Your goal: Report every line in the records below that holds the word "Homebrew".

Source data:
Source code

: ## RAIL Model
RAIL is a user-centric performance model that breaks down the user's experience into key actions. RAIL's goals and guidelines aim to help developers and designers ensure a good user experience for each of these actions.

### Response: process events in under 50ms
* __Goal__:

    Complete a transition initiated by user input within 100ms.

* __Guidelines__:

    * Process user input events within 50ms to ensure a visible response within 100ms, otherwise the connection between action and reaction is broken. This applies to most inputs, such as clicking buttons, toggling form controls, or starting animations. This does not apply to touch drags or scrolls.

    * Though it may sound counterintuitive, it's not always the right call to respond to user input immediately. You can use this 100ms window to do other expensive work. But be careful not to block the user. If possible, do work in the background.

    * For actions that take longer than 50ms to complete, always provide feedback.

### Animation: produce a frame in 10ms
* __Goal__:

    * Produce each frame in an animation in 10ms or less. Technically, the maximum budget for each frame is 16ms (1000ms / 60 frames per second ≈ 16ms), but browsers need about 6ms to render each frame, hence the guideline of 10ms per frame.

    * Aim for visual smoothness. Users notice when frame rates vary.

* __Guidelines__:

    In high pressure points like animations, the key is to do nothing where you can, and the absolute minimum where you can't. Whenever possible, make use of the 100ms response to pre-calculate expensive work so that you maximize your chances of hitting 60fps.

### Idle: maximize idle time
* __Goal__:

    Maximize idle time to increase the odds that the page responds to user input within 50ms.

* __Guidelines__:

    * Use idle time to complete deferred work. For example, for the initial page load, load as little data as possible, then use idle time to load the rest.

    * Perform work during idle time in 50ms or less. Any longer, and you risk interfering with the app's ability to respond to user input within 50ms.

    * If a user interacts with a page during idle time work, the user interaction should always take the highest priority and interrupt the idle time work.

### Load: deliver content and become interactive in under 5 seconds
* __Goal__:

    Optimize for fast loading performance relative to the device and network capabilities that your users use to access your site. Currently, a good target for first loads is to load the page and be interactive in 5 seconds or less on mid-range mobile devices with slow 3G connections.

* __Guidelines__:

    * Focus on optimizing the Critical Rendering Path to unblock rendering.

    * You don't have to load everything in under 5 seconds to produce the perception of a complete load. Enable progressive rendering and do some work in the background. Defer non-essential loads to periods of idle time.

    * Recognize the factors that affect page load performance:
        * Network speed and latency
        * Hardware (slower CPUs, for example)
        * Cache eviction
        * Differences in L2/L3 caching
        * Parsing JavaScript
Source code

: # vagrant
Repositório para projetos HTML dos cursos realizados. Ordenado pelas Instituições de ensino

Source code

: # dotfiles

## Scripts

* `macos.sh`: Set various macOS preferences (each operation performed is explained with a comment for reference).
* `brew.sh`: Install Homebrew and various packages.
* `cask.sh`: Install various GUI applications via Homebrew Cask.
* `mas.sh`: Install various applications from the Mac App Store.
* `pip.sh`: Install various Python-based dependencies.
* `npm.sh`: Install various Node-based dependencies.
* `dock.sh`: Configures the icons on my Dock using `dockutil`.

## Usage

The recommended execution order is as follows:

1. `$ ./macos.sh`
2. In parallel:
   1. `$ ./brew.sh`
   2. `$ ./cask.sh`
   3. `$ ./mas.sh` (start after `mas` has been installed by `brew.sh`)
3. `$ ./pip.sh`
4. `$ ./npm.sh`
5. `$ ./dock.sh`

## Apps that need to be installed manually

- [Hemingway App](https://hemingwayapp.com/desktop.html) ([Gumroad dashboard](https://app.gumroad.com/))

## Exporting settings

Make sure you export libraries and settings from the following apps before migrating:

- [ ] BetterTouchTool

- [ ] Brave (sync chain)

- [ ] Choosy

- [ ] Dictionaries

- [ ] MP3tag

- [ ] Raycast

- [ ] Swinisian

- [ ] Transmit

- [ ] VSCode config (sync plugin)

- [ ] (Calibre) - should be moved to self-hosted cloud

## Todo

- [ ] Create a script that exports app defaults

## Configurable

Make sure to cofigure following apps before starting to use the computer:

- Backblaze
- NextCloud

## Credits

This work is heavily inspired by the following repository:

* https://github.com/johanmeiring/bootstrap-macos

Task result:
* `brew.sh`: Install Homebrew and various packages.
* `cask.sh`: Install various GUI applications via Homebrew Cask.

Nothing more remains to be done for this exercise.